Água
Primeira série, chegara a hora crucial em que devíamos demonstrar quanto sabíamos da escrita. A professora, senhorita Josefina, assim chamávamos às professoras, (minha homenagem a ela), disse a palavra e encarou a classe como num desafio: Quem sabe escrever Água? Esperei ansioso por alguns segundos (me arrepio ao lembrar aquele instante fundador de há meio século!). Vendo que todos os colegas estavam tão encolhidos quanto eu, ousadamente levantei a mão. A aquiescência da professora determinou o momento inaugural. Dirigi-me trêmulo à lousa. Sentia os olhares dos outros alunos nas minhas costas como mãos que me empurrassem ou tentassem me deter. Empunhei o bastão de giz, que até aquele dia nenhum dos alunos havia tocado, e comecei a desenhar as letras vencendo a resistência do cotovelo que depois ficou doendo. Lembro que no "g" hesitei, como se desenhava? Em quê se diferenciava do "q"? Superando a dúvida, desci o punho para traçar a ogiva e a mão subiu novamente, mais segura e pesada (era a primeira vez que escrevia numa superfície vertical). O "u" era uma conseqüência daquele movimento ascendente, algo como um divertimento dos músculos do antebraço relaxados na descida e tensos na ascensão que repetia a linha breve, que com um ponto seria um "i". O "a" era antiga conhecida, estava no início da palavra e também fora a primeira letra que aprendemos a desenhar. Era o prefixo e a coda da palavra, seu reflexo, que a arredondava como para significar uma gota. Foi longo o percurso!

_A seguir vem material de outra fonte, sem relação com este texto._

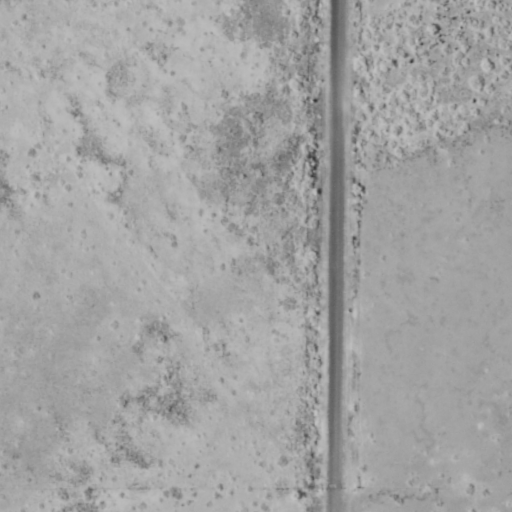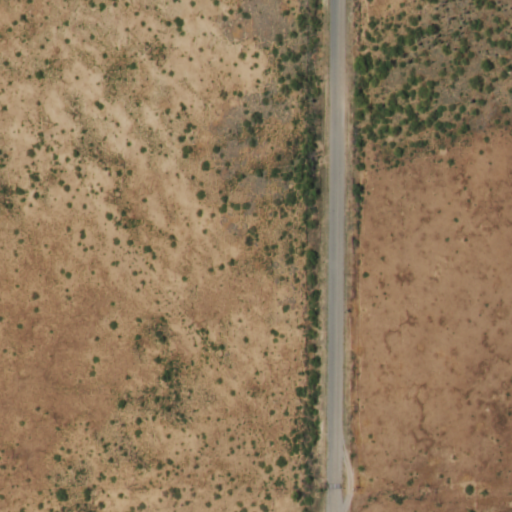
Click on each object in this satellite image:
road: (333, 255)
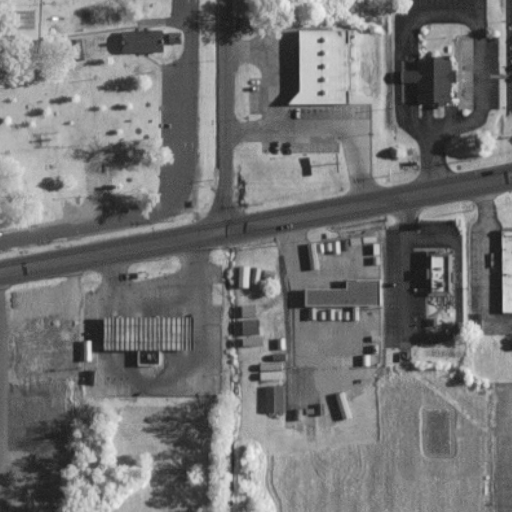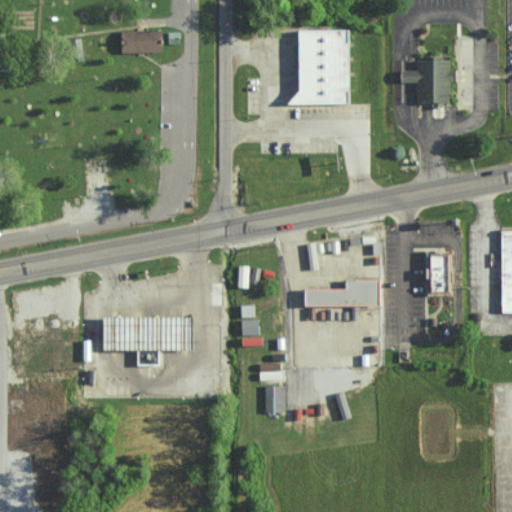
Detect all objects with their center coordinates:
parking lot: (436, 3)
parking lot: (176, 14)
road: (39, 20)
road: (85, 33)
building: (173, 38)
building: (144, 40)
road: (401, 41)
building: (139, 42)
parking lot: (509, 51)
building: (328, 66)
road: (163, 67)
building: (322, 67)
parking lot: (493, 69)
building: (434, 80)
building: (432, 81)
road: (477, 95)
parking lot: (294, 110)
park: (98, 112)
road: (225, 115)
parking lot: (171, 126)
road: (278, 135)
road: (351, 140)
road: (434, 165)
road: (359, 182)
road: (177, 191)
parking lot: (88, 204)
road: (256, 225)
parking lot: (436, 227)
parking lot: (484, 269)
building: (508, 269)
building: (505, 271)
building: (441, 272)
building: (439, 273)
building: (244, 278)
parking lot: (390, 287)
parking lot: (418, 290)
road: (160, 291)
building: (349, 294)
building: (346, 295)
gas station: (144, 335)
building: (144, 335)
building: (151, 335)
road: (147, 383)
building: (275, 397)
park: (438, 431)
parking lot: (503, 446)
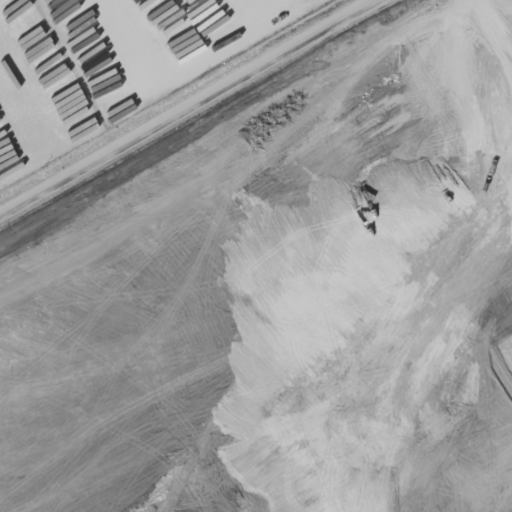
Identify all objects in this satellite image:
road: (192, 111)
road: (118, 425)
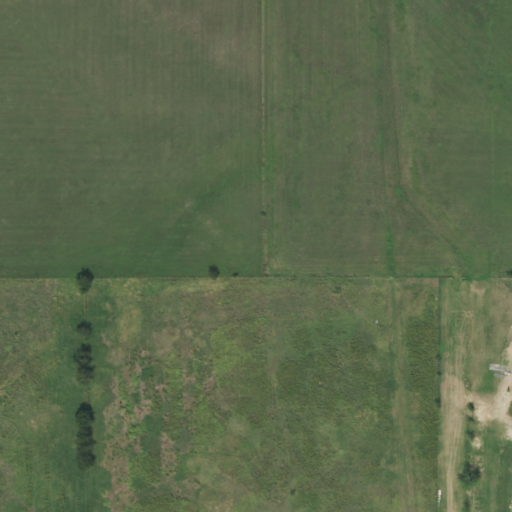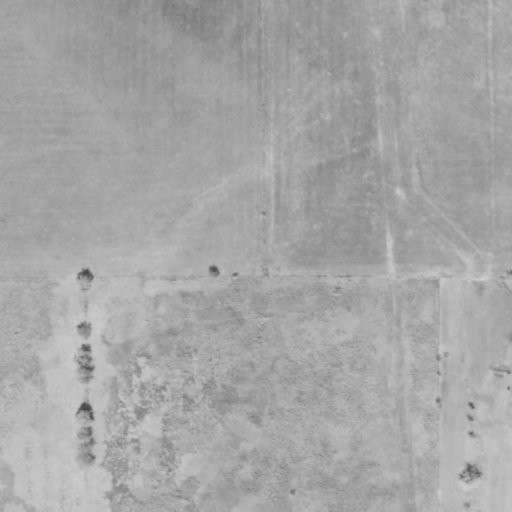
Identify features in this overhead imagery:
building: (478, 457)
building: (478, 457)
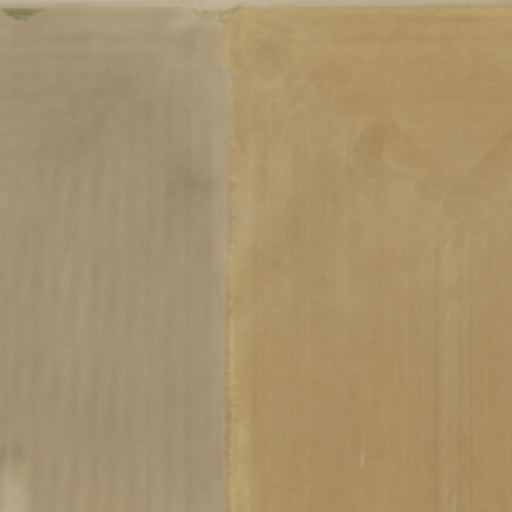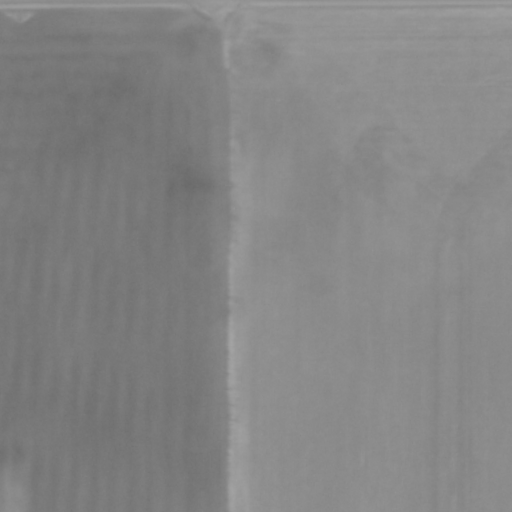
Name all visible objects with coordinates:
crop: (256, 259)
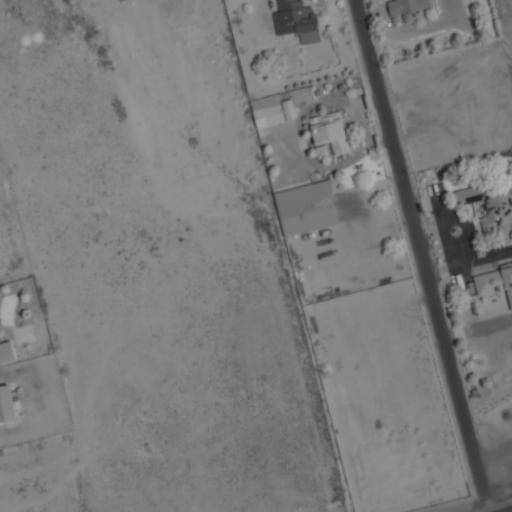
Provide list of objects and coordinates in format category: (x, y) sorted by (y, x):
building: (406, 6)
building: (407, 6)
building: (296, 20)
building: (298, 20)
building: (272, 111)
building: (275, 112)
building: (329, 132)
building: (328, 134)
building: (305, 190)
building: (488, 202)
building: (489, 202)
building: (306, 206)
road: (425, 255)
building: (494, 280)
building: (495, 282)
building: (7, 349)
building: (6, 352)
road: (509, 364)
building: (7, 402)
building: (6, 404)
road: (510, 511)
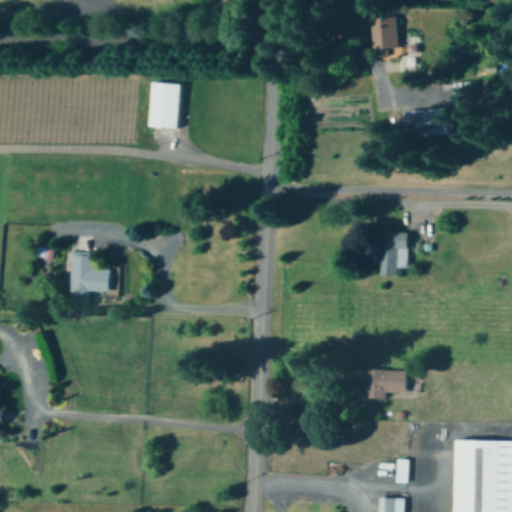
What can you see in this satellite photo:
building: (388, 31)
building: (389, 32)
road: (137, 39)
road: (362, 61)
building: (468, 88)
building: (469, 89)
building: (169, 103)
building: (169, 103)
building: (433, 116)
building: (433, 117)
road: (134, 152)
road: (389, 190)
road: (388, 204)
building: (397, 250)
building: (397, 250)
road: (264, 256)
building: (90, 272)
building: (90, 273)
road: (188, 310)
building: (388, 380)
building: (389, 381)
building: (4, 403)
building: (4, 403)
road: (117, 416)
building: (405, 467)
building: (405, 468)
building: (486, 473)
building: (486, 474)
road: (325, 486)
road: (412, 489)
road: (270, 498)
building: (393, 503)
building: (393, 503)
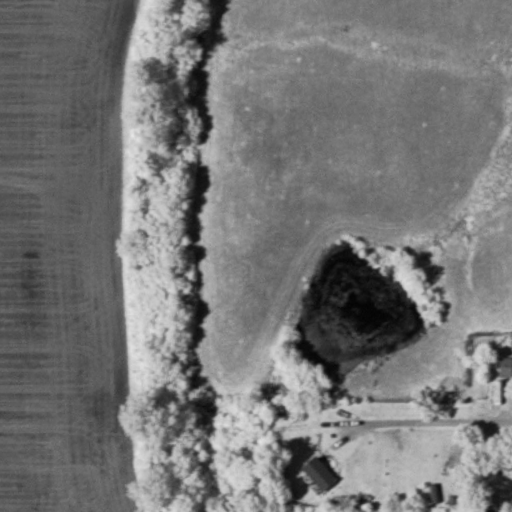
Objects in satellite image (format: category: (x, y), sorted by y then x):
building: (504, 369)
road: (426, 422)
building: (318, 475)
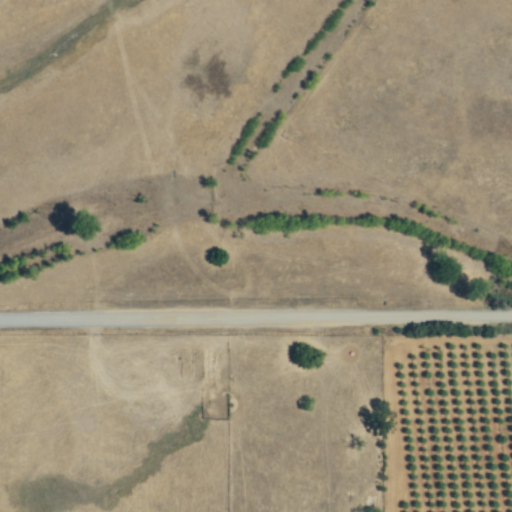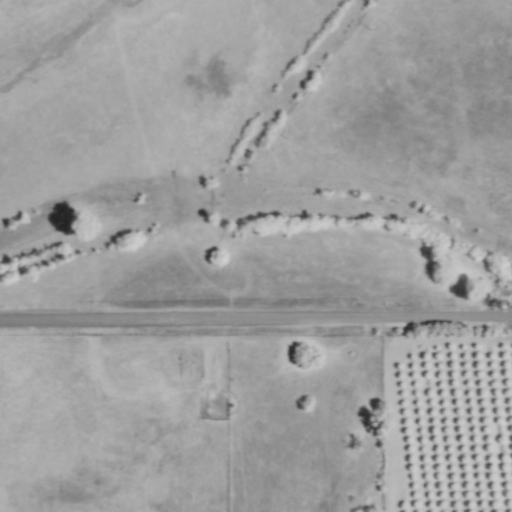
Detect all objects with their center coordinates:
road: (256, 319)
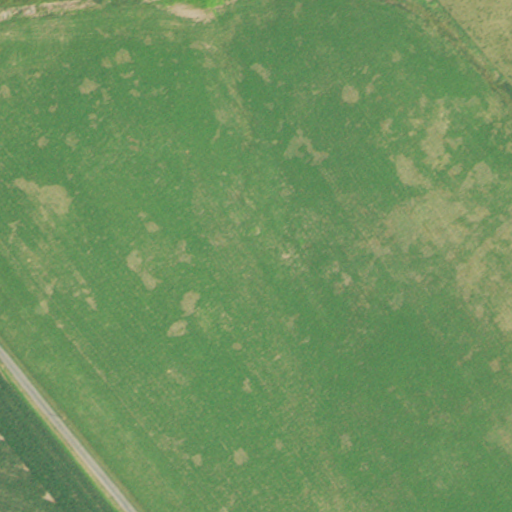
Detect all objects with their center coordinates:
road: (66, 431)
crop: (36, 468)
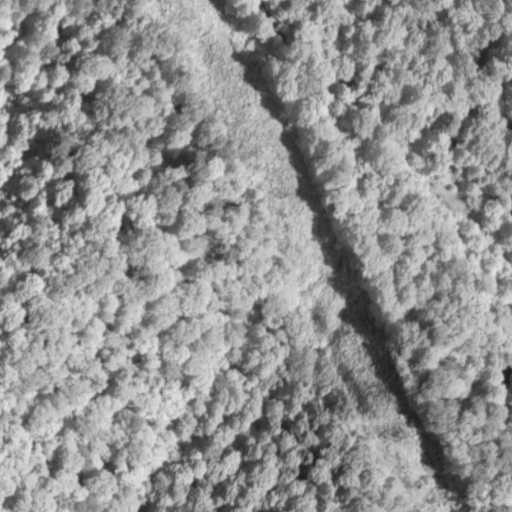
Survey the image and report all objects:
road: (405, 93)
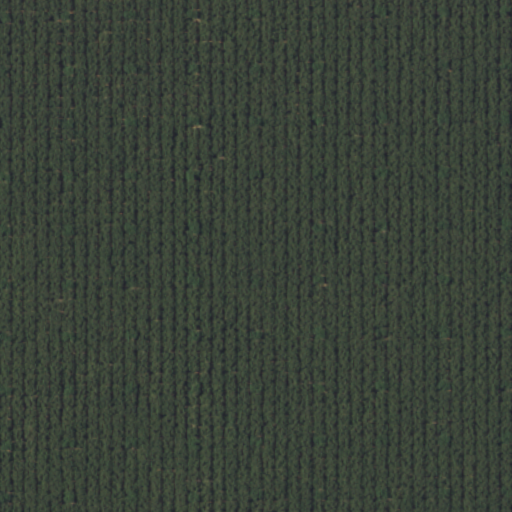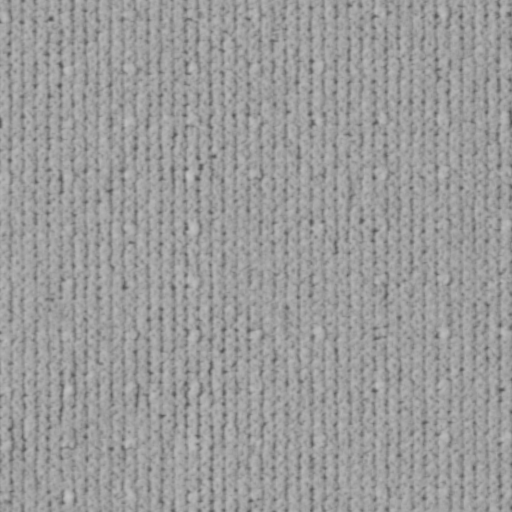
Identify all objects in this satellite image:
crop: (256, 256)
crop: (256, 256)
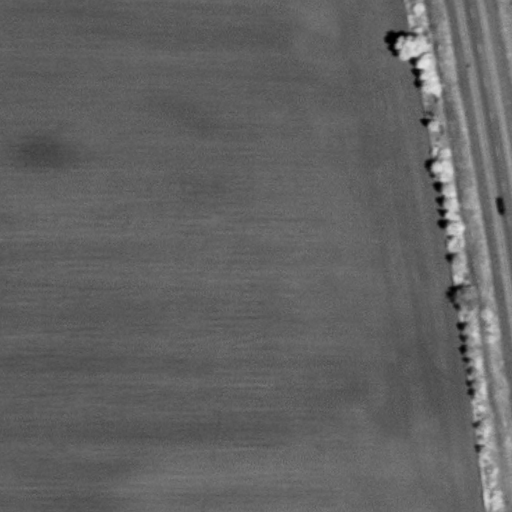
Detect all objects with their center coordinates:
road: (489, 122)
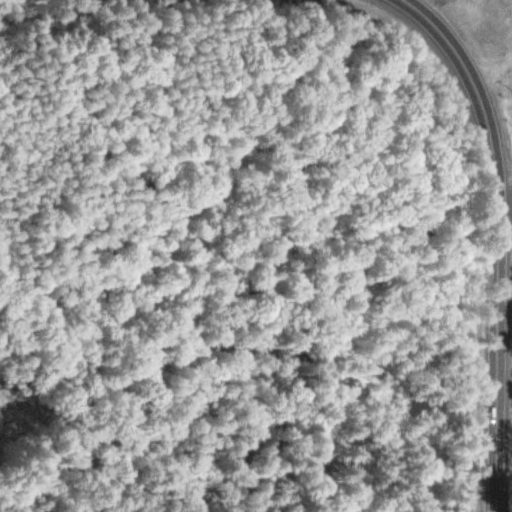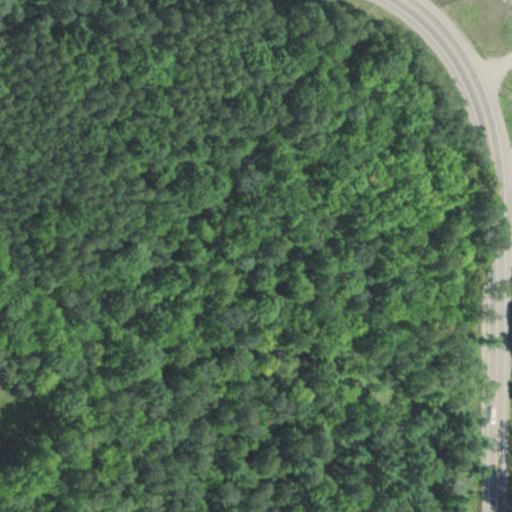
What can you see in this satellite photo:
road: (497, 241)
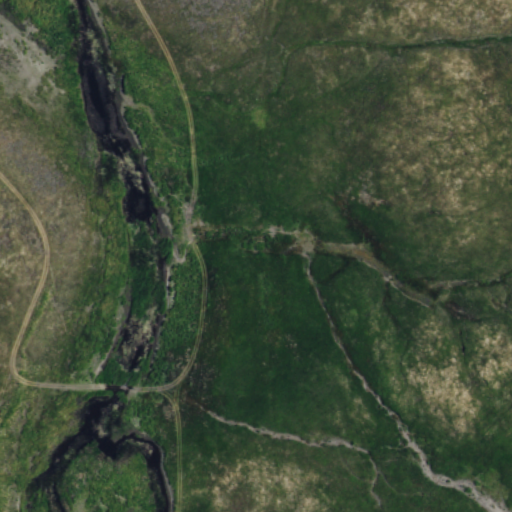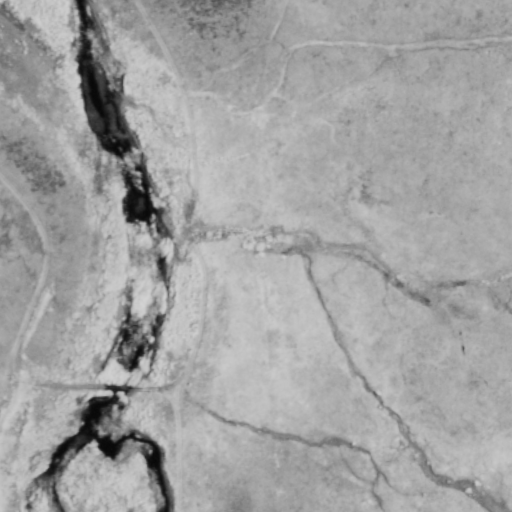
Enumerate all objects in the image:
crop: (256, 256)
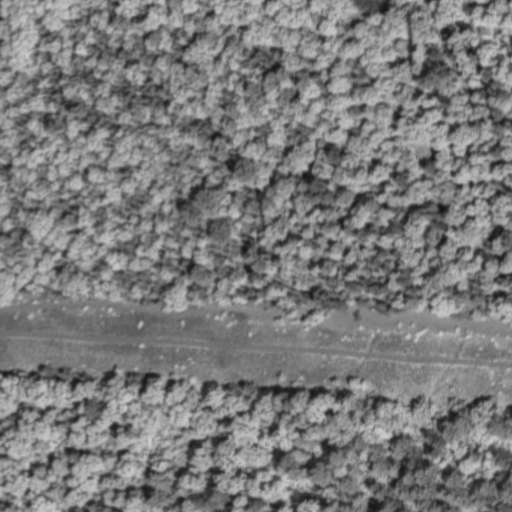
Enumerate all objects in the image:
road: (256, 311)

Olhei a professora, incerto ainda do sucesso. O sorriso dela, sorriso que até agora vejo, era emocionado, satisfeito do dever cumprido. Creio que a satisfação não provinha apenas do fato que um aluno tivesse conseguido escrever sua primeira palavra. Havia algo mais. Algo que tinha a ver com a minha origem social, à beira da miséria, e também com a sua própria. Ela tinha pele escura, negra, para os padrões da cidade de população de ascendência européia. E eu, um negrinho também, havia sido o primeiro a demonstrar a capacidade de aprendizagem dessa turma. Recebi o sorriso com a garganta apertada. Foi angústia primeiro e alegria depois: eu sabia escrever!
"Água", a primeira palavra que escrevi publicamente. Talvez tenha sido a primeira de todas as palavras com as quais depois preenchi resmas de papel. Nunca pensei que ela poderia se tornar uma espécie de apelo para a salvação do planeta. "Água", dádiva da natureza! Por sua fluidez nos parecia inesgotável, infinita. Ela sugeriu a poetas e filósofos metáforas para a vida e a morte. Para mim foi o primeiro desafio ao intelecto e o descobrimento de um mundo novo, mais rico que aquele onde vivera até então. A escrita, vertente generosa, prometia-me participar ativamente do mundo das idéias.